If you actually manage to use all 10 gigs of that memory, please post everything you did to max it out.
 
Is the 2GB limitation a Photoshop thing or an OSX per program limit? I run massive calculations in Linux (3+GB RAM accessed and can always use more!), but would like to do them in OSX.
 
You only have 8 slots to work with for RAM. You might consider getting 2x1GB modules from the start so that you don't waste half of the RAM slots with 512 chips. Maybe just get 1GB (2x512) and then 4x2GB. 9GB will run the same and you'll spend a little less.

Or, go 2x512MB from the start and then do 6x1GB. There are serious diminishing returns after 4GB. 7GB, 8GB, 10GB -- eh, it's about the same, but you'll save a TON of money.
 
Could you provide some examples of why an excess of 4 gigs of memory would be needed?

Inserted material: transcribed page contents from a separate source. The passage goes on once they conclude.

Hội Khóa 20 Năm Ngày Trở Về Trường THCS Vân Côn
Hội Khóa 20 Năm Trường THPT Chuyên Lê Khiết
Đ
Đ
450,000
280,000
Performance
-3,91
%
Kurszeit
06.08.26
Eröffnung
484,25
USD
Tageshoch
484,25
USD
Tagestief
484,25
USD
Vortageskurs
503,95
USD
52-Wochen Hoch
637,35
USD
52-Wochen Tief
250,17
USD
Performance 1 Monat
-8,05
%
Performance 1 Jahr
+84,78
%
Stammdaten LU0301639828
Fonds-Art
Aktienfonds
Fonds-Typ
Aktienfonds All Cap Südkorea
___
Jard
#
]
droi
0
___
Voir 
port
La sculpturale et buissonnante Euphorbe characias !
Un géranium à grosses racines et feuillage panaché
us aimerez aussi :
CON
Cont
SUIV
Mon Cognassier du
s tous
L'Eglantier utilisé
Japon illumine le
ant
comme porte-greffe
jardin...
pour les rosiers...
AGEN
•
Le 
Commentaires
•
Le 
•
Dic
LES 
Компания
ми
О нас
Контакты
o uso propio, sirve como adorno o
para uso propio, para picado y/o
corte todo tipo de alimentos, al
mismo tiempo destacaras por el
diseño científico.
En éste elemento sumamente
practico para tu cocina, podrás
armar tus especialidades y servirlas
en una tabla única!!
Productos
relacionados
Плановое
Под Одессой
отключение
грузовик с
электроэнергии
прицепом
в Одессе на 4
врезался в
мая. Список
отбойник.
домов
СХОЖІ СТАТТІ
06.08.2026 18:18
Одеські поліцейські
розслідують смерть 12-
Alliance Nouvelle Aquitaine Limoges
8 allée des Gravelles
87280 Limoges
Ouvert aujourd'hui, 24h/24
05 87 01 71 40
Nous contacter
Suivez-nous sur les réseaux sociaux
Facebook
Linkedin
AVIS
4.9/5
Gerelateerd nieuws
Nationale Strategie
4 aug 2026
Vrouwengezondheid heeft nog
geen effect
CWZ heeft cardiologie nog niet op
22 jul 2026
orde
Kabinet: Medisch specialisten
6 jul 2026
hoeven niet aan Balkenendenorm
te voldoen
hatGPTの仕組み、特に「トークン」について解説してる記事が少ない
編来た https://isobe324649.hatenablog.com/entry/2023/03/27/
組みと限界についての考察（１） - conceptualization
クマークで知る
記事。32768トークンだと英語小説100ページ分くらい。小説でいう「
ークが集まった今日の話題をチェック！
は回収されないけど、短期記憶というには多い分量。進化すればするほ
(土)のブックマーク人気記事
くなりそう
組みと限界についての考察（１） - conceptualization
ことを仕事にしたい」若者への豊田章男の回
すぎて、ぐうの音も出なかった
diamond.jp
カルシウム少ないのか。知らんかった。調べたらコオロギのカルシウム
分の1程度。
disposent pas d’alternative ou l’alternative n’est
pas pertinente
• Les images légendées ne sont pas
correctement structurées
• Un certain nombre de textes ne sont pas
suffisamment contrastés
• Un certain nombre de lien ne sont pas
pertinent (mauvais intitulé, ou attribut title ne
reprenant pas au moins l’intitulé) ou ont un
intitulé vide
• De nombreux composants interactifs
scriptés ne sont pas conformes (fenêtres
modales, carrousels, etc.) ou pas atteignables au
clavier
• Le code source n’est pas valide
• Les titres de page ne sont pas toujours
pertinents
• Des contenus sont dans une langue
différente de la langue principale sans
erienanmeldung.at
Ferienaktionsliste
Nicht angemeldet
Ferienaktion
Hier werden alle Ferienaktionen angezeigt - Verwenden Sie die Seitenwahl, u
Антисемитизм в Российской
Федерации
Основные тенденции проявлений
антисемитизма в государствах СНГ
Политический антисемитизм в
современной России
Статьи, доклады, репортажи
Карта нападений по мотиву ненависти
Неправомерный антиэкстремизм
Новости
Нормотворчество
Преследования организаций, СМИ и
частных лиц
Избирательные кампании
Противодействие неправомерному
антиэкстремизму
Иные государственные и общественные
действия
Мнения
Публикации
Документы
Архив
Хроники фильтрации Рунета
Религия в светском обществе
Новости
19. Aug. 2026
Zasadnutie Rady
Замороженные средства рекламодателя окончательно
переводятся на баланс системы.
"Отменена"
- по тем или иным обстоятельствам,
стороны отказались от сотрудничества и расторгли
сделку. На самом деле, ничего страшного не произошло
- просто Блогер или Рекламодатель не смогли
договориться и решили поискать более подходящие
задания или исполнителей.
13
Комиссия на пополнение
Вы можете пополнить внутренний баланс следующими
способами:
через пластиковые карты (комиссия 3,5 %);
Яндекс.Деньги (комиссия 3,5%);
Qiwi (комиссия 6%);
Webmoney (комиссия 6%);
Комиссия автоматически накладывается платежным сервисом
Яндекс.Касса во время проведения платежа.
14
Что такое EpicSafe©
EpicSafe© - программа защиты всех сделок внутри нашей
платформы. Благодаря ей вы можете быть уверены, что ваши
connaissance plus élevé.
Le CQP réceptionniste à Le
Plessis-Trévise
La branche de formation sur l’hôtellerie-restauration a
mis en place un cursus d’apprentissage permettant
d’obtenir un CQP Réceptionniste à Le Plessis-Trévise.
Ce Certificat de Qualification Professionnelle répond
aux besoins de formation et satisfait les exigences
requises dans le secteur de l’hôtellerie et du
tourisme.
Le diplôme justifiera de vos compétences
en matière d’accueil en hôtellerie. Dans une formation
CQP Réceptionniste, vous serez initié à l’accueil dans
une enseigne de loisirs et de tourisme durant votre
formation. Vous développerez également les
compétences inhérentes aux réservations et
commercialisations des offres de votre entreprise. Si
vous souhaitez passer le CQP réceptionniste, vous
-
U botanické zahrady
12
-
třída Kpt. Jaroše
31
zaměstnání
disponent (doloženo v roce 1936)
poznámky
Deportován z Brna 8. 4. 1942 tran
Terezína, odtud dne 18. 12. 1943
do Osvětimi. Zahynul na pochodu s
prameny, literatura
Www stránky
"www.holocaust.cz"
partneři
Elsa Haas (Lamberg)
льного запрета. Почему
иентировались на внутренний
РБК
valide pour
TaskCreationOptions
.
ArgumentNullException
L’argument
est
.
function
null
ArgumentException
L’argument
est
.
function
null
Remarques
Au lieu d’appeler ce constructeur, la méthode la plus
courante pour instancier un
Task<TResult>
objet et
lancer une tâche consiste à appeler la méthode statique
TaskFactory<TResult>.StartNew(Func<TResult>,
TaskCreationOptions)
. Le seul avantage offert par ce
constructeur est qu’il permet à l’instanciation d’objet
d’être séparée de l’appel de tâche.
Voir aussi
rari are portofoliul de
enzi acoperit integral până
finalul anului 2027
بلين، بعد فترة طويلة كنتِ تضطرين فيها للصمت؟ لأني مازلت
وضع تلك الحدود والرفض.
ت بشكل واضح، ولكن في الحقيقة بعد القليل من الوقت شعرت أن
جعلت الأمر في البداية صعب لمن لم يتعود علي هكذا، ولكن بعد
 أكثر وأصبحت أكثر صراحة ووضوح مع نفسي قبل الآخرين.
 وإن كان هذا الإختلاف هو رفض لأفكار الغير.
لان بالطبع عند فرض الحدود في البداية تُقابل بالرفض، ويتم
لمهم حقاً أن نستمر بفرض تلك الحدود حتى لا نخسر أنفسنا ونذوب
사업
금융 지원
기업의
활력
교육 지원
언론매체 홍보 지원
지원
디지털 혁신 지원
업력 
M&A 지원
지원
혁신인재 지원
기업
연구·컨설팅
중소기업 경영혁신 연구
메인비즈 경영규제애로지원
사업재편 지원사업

I just am interested for future reference. I often times have iTunes, iPhoto, GarageBand, iDVD, Firefox, iChat, and Fire running and it runs smooth, though I know a little bit slower. When closing iPhoto and GarageBand and I am in great shape. I run this on 1 gig of ram on an iMac g5.

I do have very little exp. with Pro Apps and the Creative Suite, so maybe that would require much more ram.

When my machine does start slowing down cause of lack of ram, I generally close some applications that I either forgot to close or no longer need open. I rather do this then spend a small fortune on memory.